The Star Early Edition
Bitter row brewing over beers
MAMELODI is on the verge of having a beer named after the township – but beer lovers may not be able to indulge in it this festive season, as two brewers are getting in a froth over the exclusive rights.
In one corner is Vusi Beaukamp, who claims he and his brother registered a company called Gauteng Breweries in 2016 in the hope of creating proudly local brews.
Beaukamp said they then decided to name the beer after Mamelodi and subsequently registered it with the Department of Trade and Industry. They named it Mamelodi Strong Beer.
He said he believed that anyone else wishing to register a business associated with Mamelodi or beer could not do so as he and his brother held the trademark.
Beaukamp said his company had already created the mock-up and was planning to launch the beer ahead of the festive season when his hopes were dashed by another brewer.

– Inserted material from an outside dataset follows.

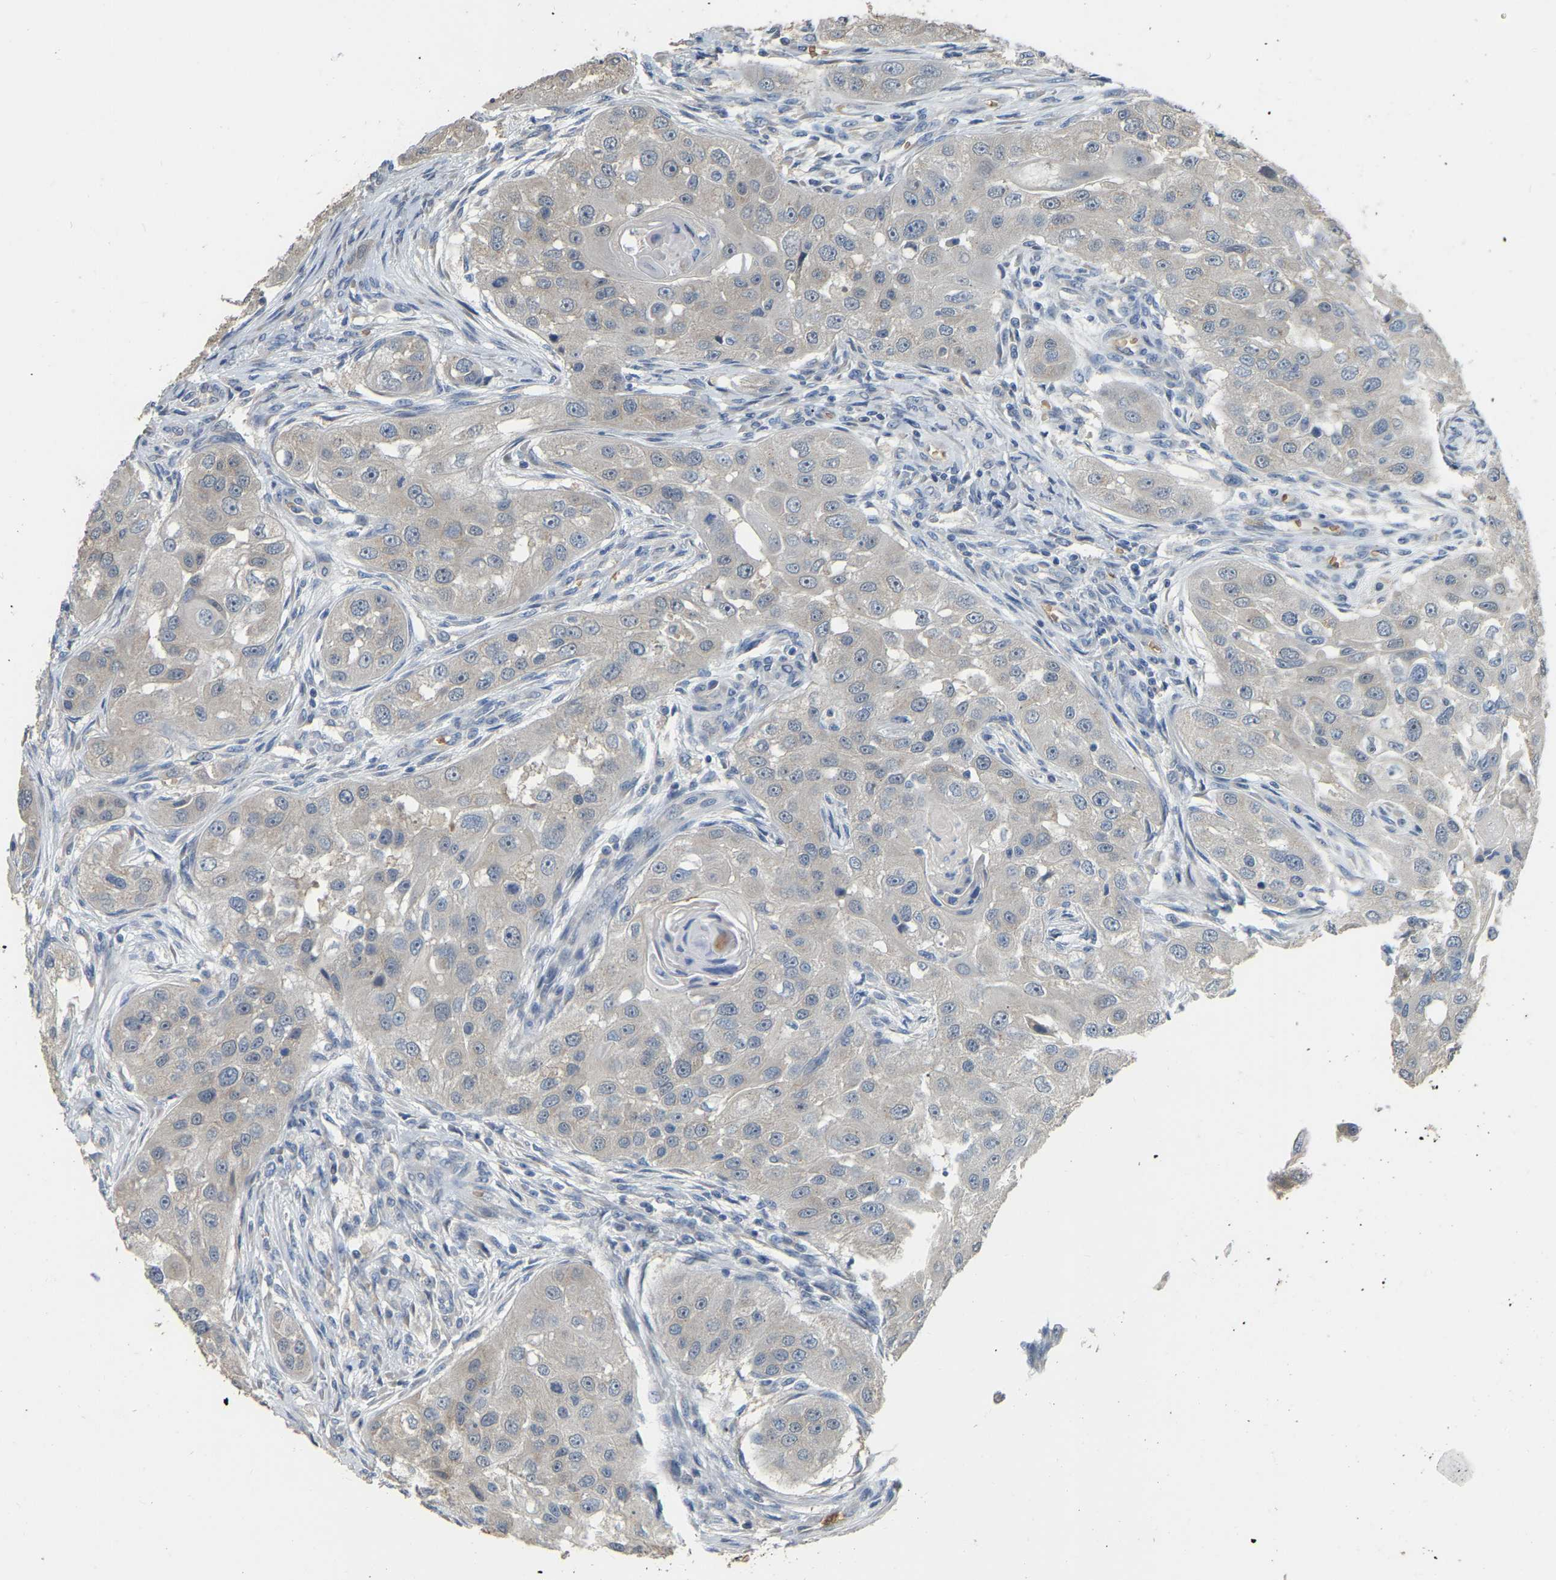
{"staining": {"intensity": "negative", "quantity": "none", "location": "none"}, "tissue": "head and neck cancer", "cell_type": "Tumor cells", "image_type": "cancer", "snomed": [{"axis": "morphology", "description": "Normal tissue, NOS"}, {"axis": "morphology", "description": "Squamous cell carcinoma, NOS"}, {"axis": "topography", "description": "Skeletal muscle"}, {"axis": "topography", "description": "Head-Neck"}], "caption": "Tumor cells are negative for protein expression in human head and neck squamous cell carcinoma.", "gene": "CFAP298", "patient": {"sex": "male", "age": 51}}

“I started seeing the concept of Mamelodi Lager on social media and this freaked me out. I found it too coincidental that another person started a similar idea when we are brewing from the same place… I don’t understand whether he understands the process of trademarks.”
He said he did not want any mudslinging as, at the end of the day, they were both “black guys from the township” trying to bring a proudly local product to the market. “Every time we have European brands flooding our markets with their products and I wanted to change that,” Beaukamp said.
In the opposite corner is Melusi Hlempu, founder of Mamelodi Lager. He said he made the decision to get into the beer market last year and name it after the vibrant township where he grew up.
Hlempu said he went to the Companies and Intellectual Property Commission (CIPC) and put in an application. He picked up the name of the other brewer on the database.
He said that Beaukamp approached him a few months later questioning him about the company, but he referred him to the CIPC.
University of Pretoria expert on intellectual property law Chris Job warned that, as matters stood, neither of them had the trademark rights.
He said the law did not allow a person to monopolise the name of an area as it was public domain. This could be allowed only in exceptional circumstances.